A Namibian court has found that the constitution bans discrimination based on sexual orientation, in a case that also found that the two-year-old child of a gay couple born through surrogacy in South Africa must also be granted Namibian citizenship.
This case is believed to be the first time a judge has found that the Namibian constitution bars discrimination based on sexual orientation, and some advocates are hoping that the decision may bolster ongoing court challenges for LGBTQ rights, including several pending cases related to same-sex marriage.
Earlier this year, the minister of justice also announced plans to repeal the common law offence of sodomy, although no legislation has yet been introduced.
The decision is the latest turn in a series of court battles being fought by Philip Lühl and Guillermo Delgado, a gay couple living in Namibia who married and had three children born through surrogacy in South Africa. Although South Africa recognizes gay marriage and surrogacy, Namibia does not.
Judge Thomas Masuku found that failing to automatically recognize the child’s Namibian citizenship simply because his parents are in a same-sex marriage was unlawful discrimination in violation of Article 10 of the Namibian Constitution, which guarantees equality for all citizens.
“I cannot help but note that the insidious attitude of discrimination appears to rear its ugly head in this matter,” Judge Masuku wrote in his decision. “It must be chopped off, even ruthlessly, because it does not resonate with the vision fo the Founding Mothers and Fathers of this Nation, who conceived Namibia as amongst others, to be a secular State, founded on the rule of law and justices for all. I may add that the ‘for all’ applies to all people in Namibia, regardless of colour, gender, sexual orientation, etc.”

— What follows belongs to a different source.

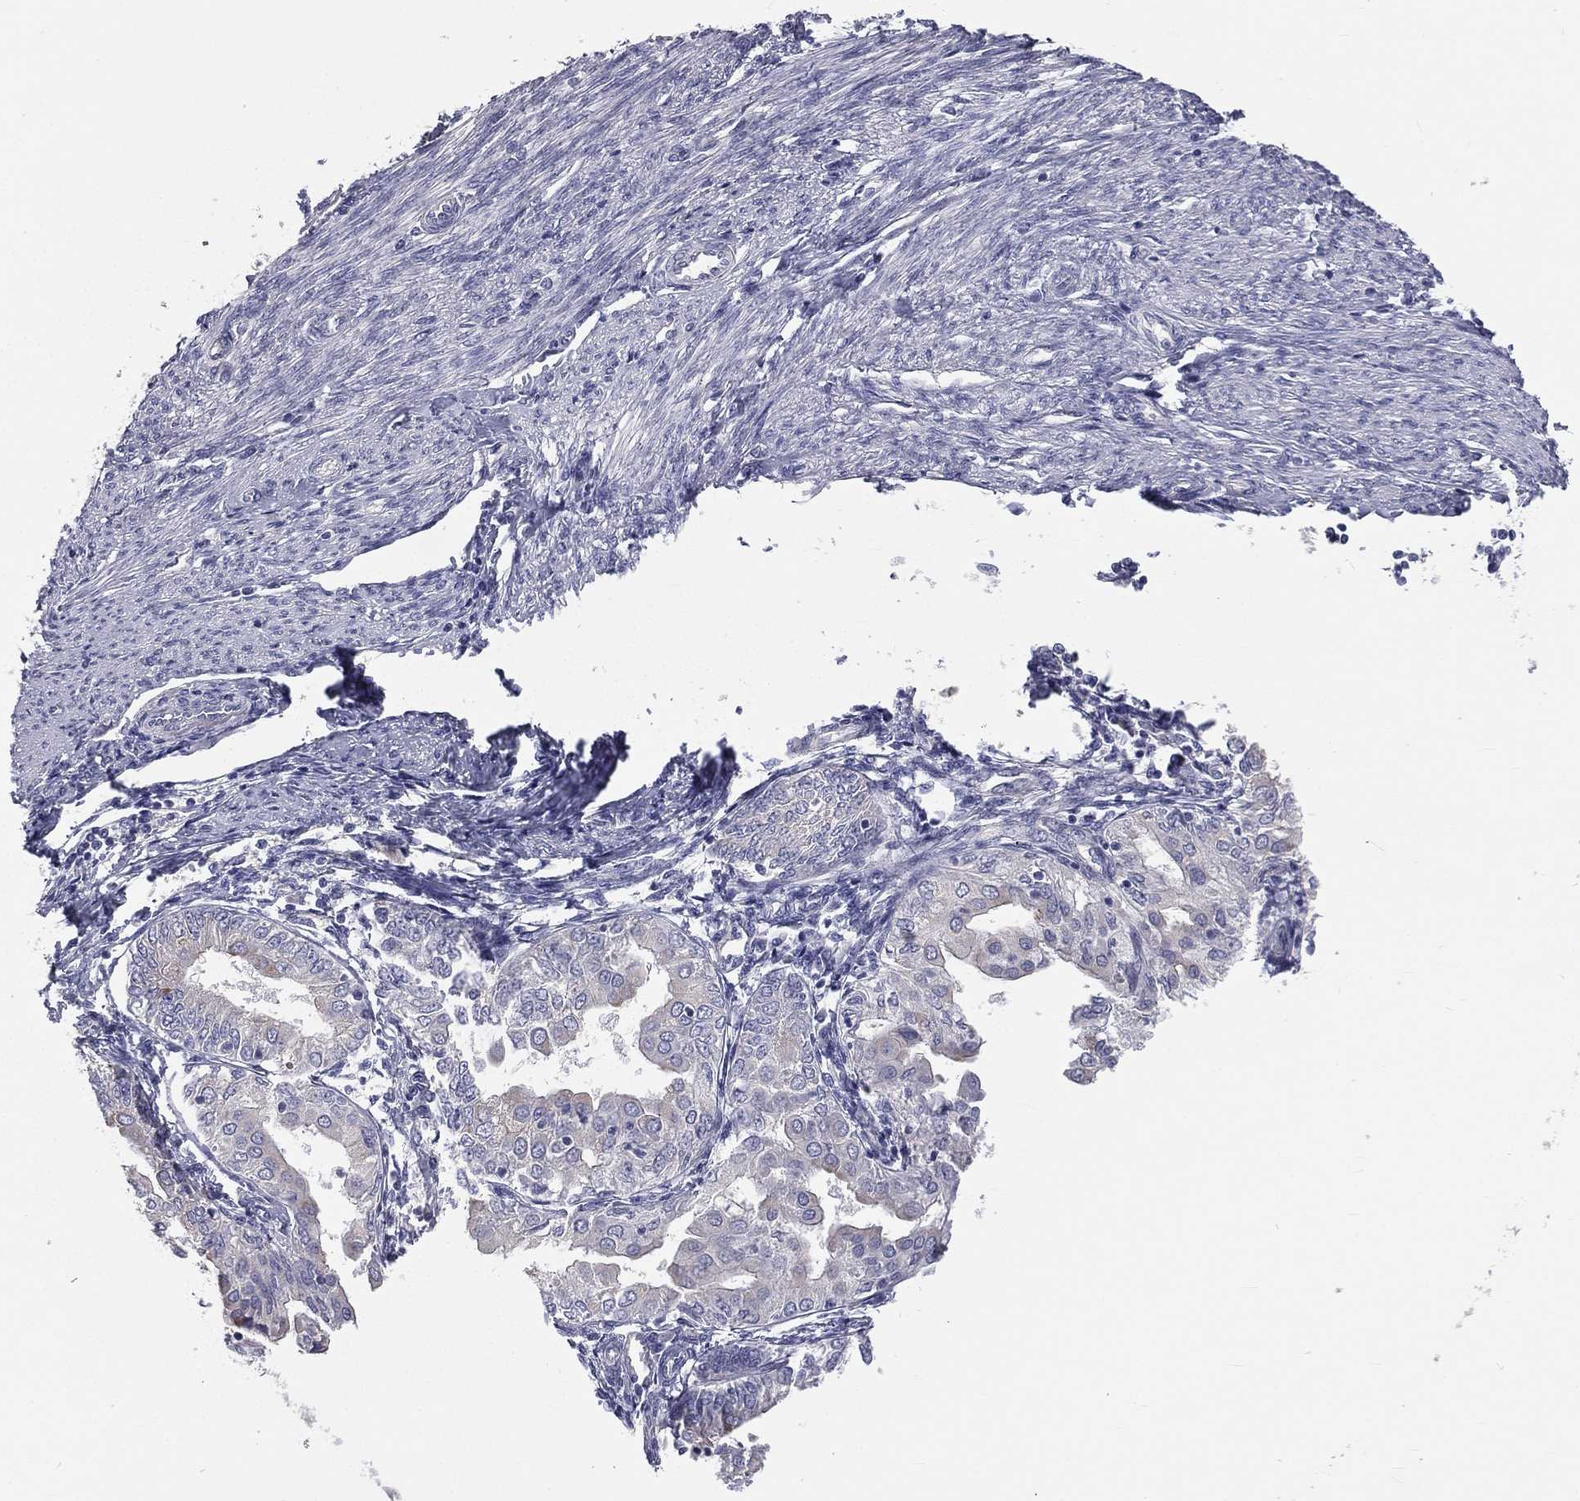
{"staining": {"intensity": "negative", "quantity": "none", "location": "none"}, "tissue": "endometrial cancer", "cell_type": "Tumor cells", "image_type": "cancer", "snomed": [{"axis": "morphology", "description": "Adenocarcinoma, NOS"}, {"axis": "topography", "description": "Endometrium"}], "caption": "An IHC micrograph of endometrial cancer (adenocarcinoma) is shown. There is no staining in tumor cells of endometrial cancer (adenocarcinoma).", "gene": "MUC13", "patient": {"sex": "female", "age": 68}}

Masuku also wrote that barring the child from citizenship also violated his rights under the African Charter on the Rights and Welfare of the Child prohibiting discrimination based on the parents’ status.
Due to Namibia’s refusal to recognize their relationship, Lühl and Delgado are continuing to fight several legal battles, including one seeking recognition of Delgado’s right to reside in Namibia as a Mexican national married to a Namibian citizen, as well as recognition of citizenship for the couple’s twin daughters born earlier this year in South Africa. The girls were initially barred from entering the country as Namibia refused to grant them travel documents to leave South Africa, where they were born, but the government finally relented and allowed the girls to be reunited with their family while their broader question about their citizenship is resolved in court.
The Namibian Supreme Court is also expected to rule next year in two other cases seeking to require the Namibian government to recognize same-sex marriages performed in other countries.